A Top Ten View of Recent History

A Top Ten View of Recent History

Daily Mail, June 9, 2012

History can be studied in many ways. While last weekend’s Diamond Jubilee flotilla was a traditional Royal spectacle, another quite different way of looking at the recent past could be seen at Monday night’s Buckingham Palace concert. Then music drew hundreds of thousands of people on to the streets of London and seventeen million to their televisions.

And what did the performers, from Tom Jones at 72 to Ed Sheeren at 21, have in common? Basically huge popularity as shown in the record charts over the six decades of the Queen’s reign. And there lies a coincidence, because this year is also the sixtieth anniversary of the British pop charts.

Just five months after the Queen succeeded to the throne in 1952 the pop newspaper the New Musical Express began publishing a modest list of the twelve top selling, ten inch shellac records in the country.

At around five shillings each and easily broken, they were relatively expensive at the time, and the weekly codifying of their sales would, if considered at all, have been seen as quite the least of the foundation stones in the building of modern Britain.

But that weekly barometer of musical taste has mesmerised teenagers, radio and TV producers, and, not least, performers ever since, as the records have gone from being 78s to 45s, then CDs and are now downloads on iTunes.

Success in the charts can obviously make or break a star career. But looked at more broadly, we can see that fashions in popular music tell us quite a lot about ourselves, how we, as a people, are now, and how we used to be.

Consider the very first pop chart of November 1952. It contained Bing Crosby pining for the Isle of Innisfree and Guy Mitchell patting a baby’s bottom in the song Feet Up. Not exactly stuff that rapper Diddy or even Justin Bieber might record today. Then there was wartime stalwart Vera Lynn, tenor Mario Lanza and comedian Max Bygraves with his Cowpuncher’s Cantata.

Even with Johnnie Ray and Frankie Laine listed, that first chart looks in pop terms not only totally white, as was most of the population then, but overwhelmingly middle aged. But that was an age of real austerity when middle age virtually began when you left school.
****************
**Exercise description**
Rewrite everything in the article on the pop charts from "Daily Mail, June" down to "British pop charts.", putting "gala" in place of "concert".

**Supplied information**
****************
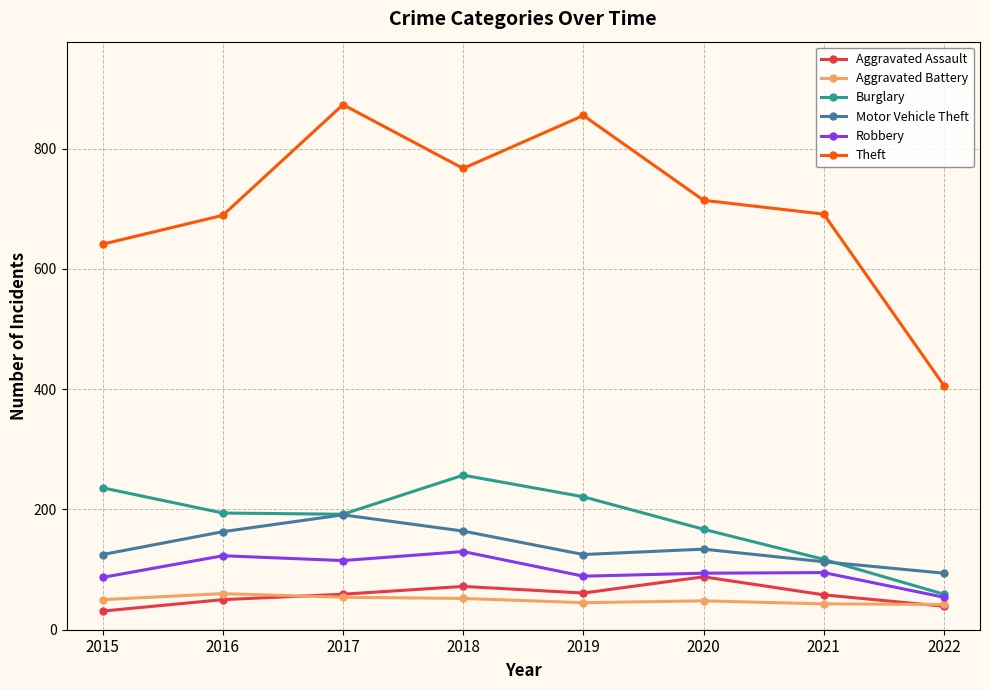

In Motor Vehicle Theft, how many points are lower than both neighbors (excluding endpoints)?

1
****************
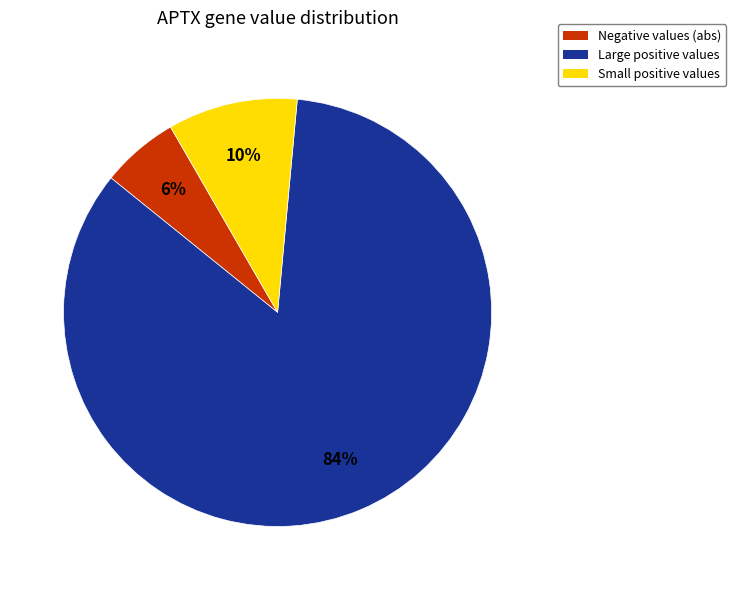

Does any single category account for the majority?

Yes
****************
**Response below**
Daily Mail, June 9, 2012

History can be studied in many ways. While last weekend’s Diamond Jubilee flotilla was a traditional Royal spectacle, another quite different way of looking at the recent past could be seen at Monday night’s Buckingham Palace gala. Then music drew hundreds of thousands of people on to the streets of London and seventeen million to their televisions.

And what did the performers, from Tom Jones at 72 to Ed Sheeren at 21, have in common? Basically huge popularity as shown in the record charts over the six decades of the Queen’s reign. And there lies a coincidence, because this year is also the sixtieth anniversary of the British pop charts.